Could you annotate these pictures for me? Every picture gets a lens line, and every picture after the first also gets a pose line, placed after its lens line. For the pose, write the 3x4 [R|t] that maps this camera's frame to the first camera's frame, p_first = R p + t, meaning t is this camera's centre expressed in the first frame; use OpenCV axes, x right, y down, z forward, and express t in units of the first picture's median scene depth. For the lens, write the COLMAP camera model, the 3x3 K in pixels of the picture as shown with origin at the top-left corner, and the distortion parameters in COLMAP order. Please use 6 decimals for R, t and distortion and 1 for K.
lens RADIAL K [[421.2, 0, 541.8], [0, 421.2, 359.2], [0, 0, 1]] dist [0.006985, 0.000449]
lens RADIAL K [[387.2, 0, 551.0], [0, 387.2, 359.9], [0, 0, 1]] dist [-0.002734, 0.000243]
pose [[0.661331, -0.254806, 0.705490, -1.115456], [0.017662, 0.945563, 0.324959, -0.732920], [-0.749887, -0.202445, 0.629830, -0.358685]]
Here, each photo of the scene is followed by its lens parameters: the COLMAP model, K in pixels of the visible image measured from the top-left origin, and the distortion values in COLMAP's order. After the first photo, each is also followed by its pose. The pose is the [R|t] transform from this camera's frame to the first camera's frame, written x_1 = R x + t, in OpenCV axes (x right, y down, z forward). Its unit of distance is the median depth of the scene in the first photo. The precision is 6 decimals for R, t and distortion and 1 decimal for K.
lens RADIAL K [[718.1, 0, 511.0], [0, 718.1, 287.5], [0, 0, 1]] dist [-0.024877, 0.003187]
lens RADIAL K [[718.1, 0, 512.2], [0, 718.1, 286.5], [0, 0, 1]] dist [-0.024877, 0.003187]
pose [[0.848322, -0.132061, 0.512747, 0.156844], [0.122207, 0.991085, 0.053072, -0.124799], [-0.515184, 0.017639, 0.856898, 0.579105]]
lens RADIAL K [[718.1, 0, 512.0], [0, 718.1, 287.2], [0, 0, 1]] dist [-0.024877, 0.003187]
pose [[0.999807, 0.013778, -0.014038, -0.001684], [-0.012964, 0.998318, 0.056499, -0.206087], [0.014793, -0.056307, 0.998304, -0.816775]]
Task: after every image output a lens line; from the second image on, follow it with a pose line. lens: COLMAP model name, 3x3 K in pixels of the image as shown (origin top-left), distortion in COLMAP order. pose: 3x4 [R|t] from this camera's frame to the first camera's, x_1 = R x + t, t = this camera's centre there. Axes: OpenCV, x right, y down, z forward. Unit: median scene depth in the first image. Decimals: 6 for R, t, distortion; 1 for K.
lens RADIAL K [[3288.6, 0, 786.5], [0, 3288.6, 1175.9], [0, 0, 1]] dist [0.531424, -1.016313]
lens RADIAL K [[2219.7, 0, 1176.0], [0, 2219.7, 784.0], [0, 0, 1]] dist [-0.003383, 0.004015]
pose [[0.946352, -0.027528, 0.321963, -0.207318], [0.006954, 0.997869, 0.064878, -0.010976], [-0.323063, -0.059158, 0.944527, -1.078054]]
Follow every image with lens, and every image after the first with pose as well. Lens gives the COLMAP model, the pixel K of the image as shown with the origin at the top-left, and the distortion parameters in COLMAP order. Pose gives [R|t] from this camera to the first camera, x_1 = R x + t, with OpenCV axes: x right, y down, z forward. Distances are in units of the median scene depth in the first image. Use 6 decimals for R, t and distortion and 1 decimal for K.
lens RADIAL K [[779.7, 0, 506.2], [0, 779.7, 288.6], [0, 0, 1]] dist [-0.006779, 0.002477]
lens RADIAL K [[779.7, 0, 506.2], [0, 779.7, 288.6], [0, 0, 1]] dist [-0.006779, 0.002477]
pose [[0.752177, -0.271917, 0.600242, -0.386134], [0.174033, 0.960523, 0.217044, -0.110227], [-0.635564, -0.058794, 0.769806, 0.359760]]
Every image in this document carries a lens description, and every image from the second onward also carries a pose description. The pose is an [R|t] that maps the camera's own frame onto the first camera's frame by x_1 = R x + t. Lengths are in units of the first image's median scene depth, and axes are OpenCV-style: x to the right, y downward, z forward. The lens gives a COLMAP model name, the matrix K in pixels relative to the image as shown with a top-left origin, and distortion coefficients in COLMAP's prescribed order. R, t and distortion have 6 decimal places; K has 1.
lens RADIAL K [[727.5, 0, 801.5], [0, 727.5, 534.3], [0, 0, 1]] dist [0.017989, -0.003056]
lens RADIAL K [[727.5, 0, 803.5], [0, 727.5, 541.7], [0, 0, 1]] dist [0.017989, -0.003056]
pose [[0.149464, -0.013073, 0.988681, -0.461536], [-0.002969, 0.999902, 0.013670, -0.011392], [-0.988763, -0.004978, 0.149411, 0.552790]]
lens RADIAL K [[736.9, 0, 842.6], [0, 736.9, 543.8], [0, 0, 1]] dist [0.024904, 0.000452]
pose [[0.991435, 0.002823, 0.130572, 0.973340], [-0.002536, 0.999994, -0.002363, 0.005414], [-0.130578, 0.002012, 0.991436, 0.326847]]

What to do
An exact reproduction of all the records is required.

Solution for this exercise
Could you annotate these pictures for me? Every picture gets a lens line, and every picture after the first also gets a pose line, placed after its lens line. For the pose, write the 3x4 [R|t] that maps this camera's frame to the first camera's frame, p_first = R p + t, meaning t is this camera's centre expressed in the first frame; use OpenCV axes, x right, y down, z forward, and express t in units of the first picture's median scene depth. For the lens, write the COLMAP camera model, the 3x3 K in pixels of the picture as shown with origin at the top-left corner, and the distortion parameters in COLMAP order. Please use 6 decimals for R, t and distortion and 1 for K.
lens RADIAL K [[421.2, 0, 541.8], [0, 421.2, 359.2], [0, 0, 1]] dist [0.006985, 0.000449]
lens RADIAL K [[387.2, 0, 551.0], [0, 387.2, 359.9], [0, 0, 1]] dist [-0.002734, 0.000243]
pose [[0.661331, -0.254806, 0.705490, -1.115456], [0.017662, 0.945563, 0.324959, -0.732920], [-0.749887, -0.202445, 0.629830, -0.358685]]
Here, each photo of the scene is followed by its lens parameters: the COLMAP model, K in pixels of the visible image measured from the top-left origin, and the distortion values in COLMAP's order. After the first photo, each is also followed by its pose. The pose is the [R|t] transform from this camera's frame to the first camera's frame, written x_1 = R x + t, in OpenCV axes (x right, y down, z forward). Its unit of distance is the median depth of the scene in the first photo. The precision is 6 decimals for R, t and distortion and 1 decimal for K.
lens RADIAL K [[718.1, 0, 511.0], [0, 718.1, 287.5], [0, 0, 1]] dist [-0.024877, 0.003187]
lens RADIAL K [[718.1, 0, 512.2], [0, 718.1, 286.5], [0, 0, 1]] dist [-0.024877, 0.003187]
pose [[0.848322, -0.132061, 0.512747, 0.156844], [0.122207, 0.991085, 0.053072, -0.124799], [-0.515184, 0.017639, 0.856898, 0.579105]]
lens RADIAL K [[718.1, 0, 512.0], [0, 718.1, 287.2], [0, 0, 1]] dist [-0.024877, 0.003187]
pose [[0.999807, 0.013778, -0.014038, -0.001684], [-0.012964, 0.998318, 0.056499, -0.206087], [0.014793, -0.056307, 0.998304, -0.816775]]
Task: after every image output a lens line; from the second image on, follow it with a pose line. lens: COLMAP model name, 3x3 K in pixels of the image as shown (origin top-left), distortion in COLMAP order. pose: 3x4 [R|t] from this camera's frame to the first camera's, x_1 = R x + t, t = this camera's centre there. Axes: OpenCV, x right, y down, z forward. Unit: median scene depth in the first image. Decimals: 6 for R, t, distortion; 1 for K.
lens RADIAL K [[3288.6, 0, 786.5], [0, 3288.6, 1175.9], [0, 0, 1]] dist [0.531424, -1.016313]
lens RADIAL K [[2219.7, 0, 1176.0], [0, 2219.7, 784.0], [0, 0, 1]] dist [-0.003383, 0.004015]
pose [[0.946352, -0.027528, 0.321963, -0.207318], [0.006954, 0.997869, 0.064878, -0.010976], [-0.323063, -0.059158, 0.944527, -1.078054]]
Follow every image with lens, and every image after the first with pose as well. Lens gives the COLMAP model, the pixel K of the image as shown with the origin at the top-left, and the distortion parameters in COLMAP order. Pose gives [R|t] from this camera to the first camera, x_1 = R x + t, with OpenCV axes: x right, y down, z forward. Distances are in units of the median scene depth in the first image. Use 6 decimals for R, t and distortion and 1 decimal for K.
lens RADIAL K [[779.7, 0, 506.2], [0, 779.7, 288.6], [0, 0, 1]] dist [-0.006779, 0.002477]
lens RADIAL K [[779.7, 0, 506.2], [0, 779.7, 288.6], [0, 0, 1]] dist [-0.006779, 0.002477]
pose [[0.752177, -0.271917, 0.600242, -0.386134], [0.174033, 0.960523, 0.217044, -0.110227], [-0.635564, -0.058794, 0.769806, 0.359760]]
Every image in this document carries a lens description, and every image from the second onward also carries a pose description. The pose is an [R|t] that maps the camera's own frame onto the first camera's frame by x_1 = R x + t. Lengths are in units of the first image's median scene depth, and axes are OpenCV-style: x to the right, y downward, z forward. The lens gives a COLMAP model name, the matrix K in pixels relative to the image as shown with a top-left origin, and distortion coefficients in COLMAP's prescribed order. R, t and distortion have 6 decimal places; K has 1.
lens RADIAL K [[727.5, 0, 801.5], [0, 727.5, 534.3], [0, 0, 1]] dist [0.017989, -0.003056]
lens RADIAL K [[727.5, 0, 803.5], [0, 727.5, 541.7], [0, 0, 1]] dist [0.017989, -0.003056]
pose [[0.149464, -0.013073, 0.988681, -0.461536], [-0.002969, 0.999902, 0.013670, -0.011392], [-0.988763, -0.004978, 0.149411, 0.552790]]
lens RADIAL K [[736.9, 0, 842.6], [0, 736.9, 543.8], [0, 0, 1]] dist [0.024904, 0.000452]
pose [[0.991435, 0.002823, 0.130572, 0.973340], [-0.002536, 0.999994, -0.002363, 0.005414], [-0.130578, 0.002012, 0.991436, 0.326847]]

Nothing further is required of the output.